1 Background

1-1 Advantages of Transformer architecture

Compared to other sequence-modeling models:

parallelizable
less time to train

1-2 Basic Structures of Transformer (Encoder,Decoder)

Encoder:

A stack of basic blocks (\(N=6\))
A basic Encode-block mainly consists of two types of sublayers:
- Multi-Head Self-Attention (MHSA)
- Position-wise fully connected feed-forward layer (FF)
- Other core components
  - residual connection
  - layer normalization

Decoder:

Also a stack of basic blocks (\(N=6\))
A basic Decoder-block mainly consists of three types of sublayers:
- Masked Multi-Head Self-Attention
- Encoder-Decoder Multi-Head Attention (MHA)
- - - - -
* [Exercise goal] Can you extend the notes on Transformer architecture, picking up right after their last line? The rows that come next have no role here.

* [Dataset entries]
- - - - -
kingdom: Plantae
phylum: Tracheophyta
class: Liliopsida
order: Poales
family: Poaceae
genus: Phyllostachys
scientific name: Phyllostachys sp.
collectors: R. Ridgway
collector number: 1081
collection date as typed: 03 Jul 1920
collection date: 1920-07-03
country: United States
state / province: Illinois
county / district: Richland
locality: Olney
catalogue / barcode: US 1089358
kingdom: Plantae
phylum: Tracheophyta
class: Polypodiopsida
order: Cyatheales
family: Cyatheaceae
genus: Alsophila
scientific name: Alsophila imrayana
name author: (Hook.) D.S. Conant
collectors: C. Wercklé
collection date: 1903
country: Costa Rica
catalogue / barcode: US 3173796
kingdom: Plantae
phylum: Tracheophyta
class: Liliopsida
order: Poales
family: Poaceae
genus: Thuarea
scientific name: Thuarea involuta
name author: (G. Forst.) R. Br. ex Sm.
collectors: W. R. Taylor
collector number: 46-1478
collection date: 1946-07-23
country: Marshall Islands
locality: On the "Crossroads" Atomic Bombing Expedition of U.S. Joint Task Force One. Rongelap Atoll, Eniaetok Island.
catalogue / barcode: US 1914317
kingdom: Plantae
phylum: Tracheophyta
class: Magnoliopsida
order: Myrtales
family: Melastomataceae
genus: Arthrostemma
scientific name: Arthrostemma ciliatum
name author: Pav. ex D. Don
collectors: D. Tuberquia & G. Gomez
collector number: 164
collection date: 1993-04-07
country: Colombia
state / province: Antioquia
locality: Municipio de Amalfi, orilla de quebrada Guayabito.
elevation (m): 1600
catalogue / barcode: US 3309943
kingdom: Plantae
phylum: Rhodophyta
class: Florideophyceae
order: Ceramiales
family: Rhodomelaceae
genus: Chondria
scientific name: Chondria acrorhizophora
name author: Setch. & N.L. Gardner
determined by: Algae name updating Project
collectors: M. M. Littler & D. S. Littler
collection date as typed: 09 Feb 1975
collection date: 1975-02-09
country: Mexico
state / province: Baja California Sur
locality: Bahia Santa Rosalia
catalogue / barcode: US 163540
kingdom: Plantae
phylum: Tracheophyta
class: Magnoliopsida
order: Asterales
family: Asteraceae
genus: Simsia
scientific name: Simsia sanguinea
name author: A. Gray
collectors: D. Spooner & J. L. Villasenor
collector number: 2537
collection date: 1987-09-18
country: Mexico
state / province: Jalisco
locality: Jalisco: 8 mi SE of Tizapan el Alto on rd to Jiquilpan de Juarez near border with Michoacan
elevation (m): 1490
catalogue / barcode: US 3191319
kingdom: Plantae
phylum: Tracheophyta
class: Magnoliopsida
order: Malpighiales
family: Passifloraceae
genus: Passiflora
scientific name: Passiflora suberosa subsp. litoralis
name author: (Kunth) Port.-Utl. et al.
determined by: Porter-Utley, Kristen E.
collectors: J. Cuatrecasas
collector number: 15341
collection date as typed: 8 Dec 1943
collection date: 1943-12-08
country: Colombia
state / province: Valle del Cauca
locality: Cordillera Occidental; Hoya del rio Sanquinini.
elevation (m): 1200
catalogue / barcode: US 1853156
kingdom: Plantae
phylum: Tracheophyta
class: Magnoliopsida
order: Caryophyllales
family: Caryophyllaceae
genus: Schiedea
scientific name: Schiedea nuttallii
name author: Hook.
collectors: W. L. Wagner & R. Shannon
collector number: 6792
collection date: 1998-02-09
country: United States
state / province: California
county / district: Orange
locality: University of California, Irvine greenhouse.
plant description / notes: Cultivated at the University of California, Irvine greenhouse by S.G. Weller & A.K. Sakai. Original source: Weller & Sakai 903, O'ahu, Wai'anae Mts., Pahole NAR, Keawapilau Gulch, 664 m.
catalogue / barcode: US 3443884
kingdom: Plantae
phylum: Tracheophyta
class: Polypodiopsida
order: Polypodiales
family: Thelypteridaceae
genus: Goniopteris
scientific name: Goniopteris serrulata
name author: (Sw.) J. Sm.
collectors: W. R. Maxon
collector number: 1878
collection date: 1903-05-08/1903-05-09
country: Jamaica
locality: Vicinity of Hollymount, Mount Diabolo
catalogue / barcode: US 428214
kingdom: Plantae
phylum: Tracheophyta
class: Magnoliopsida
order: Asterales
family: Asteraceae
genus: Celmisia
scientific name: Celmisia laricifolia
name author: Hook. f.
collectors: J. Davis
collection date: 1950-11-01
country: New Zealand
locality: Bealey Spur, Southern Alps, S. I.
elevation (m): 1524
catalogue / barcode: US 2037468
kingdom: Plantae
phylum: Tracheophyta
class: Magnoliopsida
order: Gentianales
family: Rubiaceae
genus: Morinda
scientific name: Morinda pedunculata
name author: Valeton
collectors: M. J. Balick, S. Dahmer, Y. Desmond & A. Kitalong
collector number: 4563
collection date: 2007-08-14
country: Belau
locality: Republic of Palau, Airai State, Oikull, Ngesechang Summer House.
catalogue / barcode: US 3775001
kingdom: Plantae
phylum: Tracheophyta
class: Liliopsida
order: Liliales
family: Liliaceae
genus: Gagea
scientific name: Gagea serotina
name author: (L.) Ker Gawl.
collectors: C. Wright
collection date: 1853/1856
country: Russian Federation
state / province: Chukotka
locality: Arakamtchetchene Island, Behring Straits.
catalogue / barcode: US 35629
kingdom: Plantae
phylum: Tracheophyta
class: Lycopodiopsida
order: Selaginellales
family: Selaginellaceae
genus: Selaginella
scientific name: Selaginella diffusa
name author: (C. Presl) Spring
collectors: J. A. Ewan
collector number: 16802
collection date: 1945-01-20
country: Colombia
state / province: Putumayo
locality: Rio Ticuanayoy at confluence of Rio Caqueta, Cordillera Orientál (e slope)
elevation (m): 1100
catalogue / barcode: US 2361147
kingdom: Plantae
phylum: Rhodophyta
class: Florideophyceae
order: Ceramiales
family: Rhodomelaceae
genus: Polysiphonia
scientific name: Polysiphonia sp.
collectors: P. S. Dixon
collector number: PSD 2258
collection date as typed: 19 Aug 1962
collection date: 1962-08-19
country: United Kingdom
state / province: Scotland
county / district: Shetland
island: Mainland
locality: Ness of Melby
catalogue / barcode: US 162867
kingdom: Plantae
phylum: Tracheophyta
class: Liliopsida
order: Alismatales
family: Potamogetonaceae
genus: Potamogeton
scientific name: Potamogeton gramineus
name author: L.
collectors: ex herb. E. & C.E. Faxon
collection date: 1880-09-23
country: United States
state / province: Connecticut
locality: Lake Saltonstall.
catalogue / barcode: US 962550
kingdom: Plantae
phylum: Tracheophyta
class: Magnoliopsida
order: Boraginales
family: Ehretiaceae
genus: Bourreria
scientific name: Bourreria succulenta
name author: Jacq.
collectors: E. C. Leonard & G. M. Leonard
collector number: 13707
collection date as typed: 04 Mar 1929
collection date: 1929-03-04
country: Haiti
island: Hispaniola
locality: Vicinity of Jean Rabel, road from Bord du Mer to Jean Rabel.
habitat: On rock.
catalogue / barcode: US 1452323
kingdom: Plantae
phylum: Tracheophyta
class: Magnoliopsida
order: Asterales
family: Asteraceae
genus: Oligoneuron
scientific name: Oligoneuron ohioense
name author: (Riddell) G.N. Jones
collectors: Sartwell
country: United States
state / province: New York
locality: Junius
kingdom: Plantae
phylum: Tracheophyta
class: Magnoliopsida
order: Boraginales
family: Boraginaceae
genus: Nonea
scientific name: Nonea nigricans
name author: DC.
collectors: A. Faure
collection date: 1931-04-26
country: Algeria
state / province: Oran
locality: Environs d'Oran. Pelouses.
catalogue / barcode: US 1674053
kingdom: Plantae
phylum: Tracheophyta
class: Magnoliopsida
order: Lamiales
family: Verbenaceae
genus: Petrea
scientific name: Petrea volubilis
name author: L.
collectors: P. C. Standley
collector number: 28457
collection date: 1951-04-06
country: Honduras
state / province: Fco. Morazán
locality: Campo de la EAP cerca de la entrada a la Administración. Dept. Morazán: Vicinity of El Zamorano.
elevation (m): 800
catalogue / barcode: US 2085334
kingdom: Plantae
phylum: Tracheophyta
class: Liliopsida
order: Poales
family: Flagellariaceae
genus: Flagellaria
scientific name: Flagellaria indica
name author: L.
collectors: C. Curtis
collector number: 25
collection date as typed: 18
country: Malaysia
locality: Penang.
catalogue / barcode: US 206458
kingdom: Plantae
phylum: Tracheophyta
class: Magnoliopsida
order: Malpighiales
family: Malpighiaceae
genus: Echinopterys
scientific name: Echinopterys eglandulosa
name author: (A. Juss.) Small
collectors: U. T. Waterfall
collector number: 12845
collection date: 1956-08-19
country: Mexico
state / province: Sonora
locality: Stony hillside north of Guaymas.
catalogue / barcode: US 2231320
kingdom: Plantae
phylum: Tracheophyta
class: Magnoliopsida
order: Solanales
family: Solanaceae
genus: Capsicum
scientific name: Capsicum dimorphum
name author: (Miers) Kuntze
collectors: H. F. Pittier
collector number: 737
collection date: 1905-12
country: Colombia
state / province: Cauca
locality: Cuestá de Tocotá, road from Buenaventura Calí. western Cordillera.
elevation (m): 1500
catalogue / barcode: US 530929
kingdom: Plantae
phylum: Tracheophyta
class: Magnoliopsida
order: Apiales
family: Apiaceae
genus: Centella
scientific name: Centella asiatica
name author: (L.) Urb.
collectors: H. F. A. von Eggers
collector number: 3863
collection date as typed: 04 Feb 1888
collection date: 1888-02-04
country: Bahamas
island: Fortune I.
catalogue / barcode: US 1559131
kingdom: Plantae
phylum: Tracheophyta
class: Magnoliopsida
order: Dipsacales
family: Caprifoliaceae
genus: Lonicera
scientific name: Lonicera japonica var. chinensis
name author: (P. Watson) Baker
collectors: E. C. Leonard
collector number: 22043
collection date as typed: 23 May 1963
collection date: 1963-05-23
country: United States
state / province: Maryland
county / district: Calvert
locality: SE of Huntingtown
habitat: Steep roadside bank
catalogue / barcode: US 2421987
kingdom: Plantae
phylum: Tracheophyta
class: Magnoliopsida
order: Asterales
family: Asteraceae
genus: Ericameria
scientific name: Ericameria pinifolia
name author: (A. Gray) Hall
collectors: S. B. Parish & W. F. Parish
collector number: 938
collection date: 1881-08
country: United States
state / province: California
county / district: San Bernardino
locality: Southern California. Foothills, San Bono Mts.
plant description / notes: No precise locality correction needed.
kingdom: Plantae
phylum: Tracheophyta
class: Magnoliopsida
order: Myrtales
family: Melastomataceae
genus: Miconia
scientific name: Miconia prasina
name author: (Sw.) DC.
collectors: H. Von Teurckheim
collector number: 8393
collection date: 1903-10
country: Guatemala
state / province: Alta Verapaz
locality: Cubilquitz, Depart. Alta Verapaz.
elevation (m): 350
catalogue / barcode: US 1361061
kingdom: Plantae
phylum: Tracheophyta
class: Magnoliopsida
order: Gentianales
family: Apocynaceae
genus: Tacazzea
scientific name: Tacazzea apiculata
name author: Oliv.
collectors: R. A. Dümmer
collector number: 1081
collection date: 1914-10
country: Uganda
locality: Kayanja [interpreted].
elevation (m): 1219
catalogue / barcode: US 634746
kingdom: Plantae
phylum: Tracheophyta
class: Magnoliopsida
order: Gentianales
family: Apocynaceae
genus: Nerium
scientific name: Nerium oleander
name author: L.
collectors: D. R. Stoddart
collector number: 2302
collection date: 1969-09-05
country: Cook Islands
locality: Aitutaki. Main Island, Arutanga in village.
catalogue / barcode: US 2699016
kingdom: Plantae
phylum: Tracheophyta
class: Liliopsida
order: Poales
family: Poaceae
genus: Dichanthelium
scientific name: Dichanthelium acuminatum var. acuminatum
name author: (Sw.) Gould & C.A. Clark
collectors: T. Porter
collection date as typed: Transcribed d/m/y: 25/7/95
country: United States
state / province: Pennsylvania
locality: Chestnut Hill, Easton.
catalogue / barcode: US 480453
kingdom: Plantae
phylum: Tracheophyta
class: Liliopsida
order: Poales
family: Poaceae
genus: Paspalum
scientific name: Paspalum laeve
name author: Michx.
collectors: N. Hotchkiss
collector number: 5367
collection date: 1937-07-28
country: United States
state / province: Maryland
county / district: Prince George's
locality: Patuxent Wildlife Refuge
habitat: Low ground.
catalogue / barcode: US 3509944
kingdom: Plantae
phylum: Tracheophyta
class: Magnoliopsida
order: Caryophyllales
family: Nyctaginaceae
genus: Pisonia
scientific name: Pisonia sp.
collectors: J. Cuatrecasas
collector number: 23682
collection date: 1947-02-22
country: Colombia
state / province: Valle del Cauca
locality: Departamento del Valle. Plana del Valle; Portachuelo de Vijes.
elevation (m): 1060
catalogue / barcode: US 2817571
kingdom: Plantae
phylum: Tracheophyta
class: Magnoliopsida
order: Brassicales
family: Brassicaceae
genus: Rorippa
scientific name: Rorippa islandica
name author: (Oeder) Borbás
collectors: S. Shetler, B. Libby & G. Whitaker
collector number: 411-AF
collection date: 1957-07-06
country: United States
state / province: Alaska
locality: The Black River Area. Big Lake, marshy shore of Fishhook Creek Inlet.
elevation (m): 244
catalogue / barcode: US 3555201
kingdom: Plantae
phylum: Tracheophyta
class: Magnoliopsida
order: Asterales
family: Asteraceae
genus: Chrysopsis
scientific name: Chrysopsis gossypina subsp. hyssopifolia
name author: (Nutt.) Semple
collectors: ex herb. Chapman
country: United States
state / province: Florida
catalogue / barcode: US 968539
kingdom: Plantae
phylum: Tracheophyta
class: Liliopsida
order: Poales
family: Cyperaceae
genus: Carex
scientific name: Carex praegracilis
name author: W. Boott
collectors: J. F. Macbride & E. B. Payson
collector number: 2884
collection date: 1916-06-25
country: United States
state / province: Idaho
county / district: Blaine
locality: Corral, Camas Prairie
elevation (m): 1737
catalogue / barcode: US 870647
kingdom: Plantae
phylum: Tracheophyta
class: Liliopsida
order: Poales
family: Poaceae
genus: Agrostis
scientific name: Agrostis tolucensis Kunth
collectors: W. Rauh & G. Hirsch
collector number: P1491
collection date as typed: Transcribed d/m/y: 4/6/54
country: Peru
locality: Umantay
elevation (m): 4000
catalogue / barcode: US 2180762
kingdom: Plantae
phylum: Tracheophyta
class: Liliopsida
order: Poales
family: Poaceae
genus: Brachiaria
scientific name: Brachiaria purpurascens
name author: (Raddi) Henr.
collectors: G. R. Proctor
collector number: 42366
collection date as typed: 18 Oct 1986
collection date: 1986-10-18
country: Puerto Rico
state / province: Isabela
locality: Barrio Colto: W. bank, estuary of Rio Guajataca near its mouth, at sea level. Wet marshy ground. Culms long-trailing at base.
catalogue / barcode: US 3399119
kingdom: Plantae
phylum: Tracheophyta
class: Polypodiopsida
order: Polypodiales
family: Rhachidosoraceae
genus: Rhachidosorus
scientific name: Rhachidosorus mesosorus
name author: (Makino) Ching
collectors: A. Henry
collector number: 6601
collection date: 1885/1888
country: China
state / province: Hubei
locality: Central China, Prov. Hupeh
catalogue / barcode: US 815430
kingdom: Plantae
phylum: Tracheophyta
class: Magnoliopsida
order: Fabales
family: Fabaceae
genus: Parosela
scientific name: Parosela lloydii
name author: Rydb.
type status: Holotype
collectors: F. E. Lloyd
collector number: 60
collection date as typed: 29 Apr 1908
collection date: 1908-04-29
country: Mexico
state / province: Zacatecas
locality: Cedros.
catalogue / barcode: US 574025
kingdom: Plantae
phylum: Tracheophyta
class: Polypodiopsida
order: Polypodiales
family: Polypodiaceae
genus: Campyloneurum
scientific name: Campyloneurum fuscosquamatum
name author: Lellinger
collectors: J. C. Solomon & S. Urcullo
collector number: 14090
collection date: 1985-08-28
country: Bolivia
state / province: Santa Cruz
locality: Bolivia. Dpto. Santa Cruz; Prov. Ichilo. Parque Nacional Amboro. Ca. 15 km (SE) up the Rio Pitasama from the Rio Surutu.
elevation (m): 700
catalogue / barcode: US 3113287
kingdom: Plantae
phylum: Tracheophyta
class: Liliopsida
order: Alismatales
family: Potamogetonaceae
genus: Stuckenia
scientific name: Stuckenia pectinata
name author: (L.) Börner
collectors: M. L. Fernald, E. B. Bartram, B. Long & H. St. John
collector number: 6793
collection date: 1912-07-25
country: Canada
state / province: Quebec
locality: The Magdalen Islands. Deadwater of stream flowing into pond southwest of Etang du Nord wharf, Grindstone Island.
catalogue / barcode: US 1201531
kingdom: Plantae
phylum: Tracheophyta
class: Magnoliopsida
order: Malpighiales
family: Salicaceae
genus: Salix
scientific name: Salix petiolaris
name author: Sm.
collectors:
- - - - -
* [Answer for the task]
- Fully connected feed-forward layer
- Other core components
  - residual connection
  - layer normalization

2- Build a Transformer model with PyTorch from scratch

2-1 Import Necessary Libraries

import torch.nn as nn
import torch
import torch.nn.functional as F
import math

2-2 Basic Components

2-2-1 Word Embeddings

A word embedding layer is to convert a input sequence with \(shape=(B, L)\) into a sequence of word embeddings with \(shape=(B, L, D)\), where

\(B\) is the batch size
\(L\) is the length of the sequence
\(D\) is the dimension of embedding

A embedding layer can be easily implemented by PyTorch:

embeddin_layer = nn.Embedding(vocab_size, embed_dim)

2-2-2 Positional Encoding

In the original paper, the positional encoding was created under the sinusoid form.

\[PE(pos, 2i) = \sin(\frac{pos}{10000^{2i/D}})\] \[PE(pos, 2i+1) = \cos(\frac{pos}{10000^{2i/D}})\]

where

\(pos\) refer to the position in the setence (along the length dimension)
\(i\) refers to the position along the embedding vector dimension

We can implement the positional encoder as the following class

class PositionalEncoder(nn.Module):
    def __init__(self, max_seq_len, embed_dim=512) -> None:
        super(PositionalEncoder, self).__init__()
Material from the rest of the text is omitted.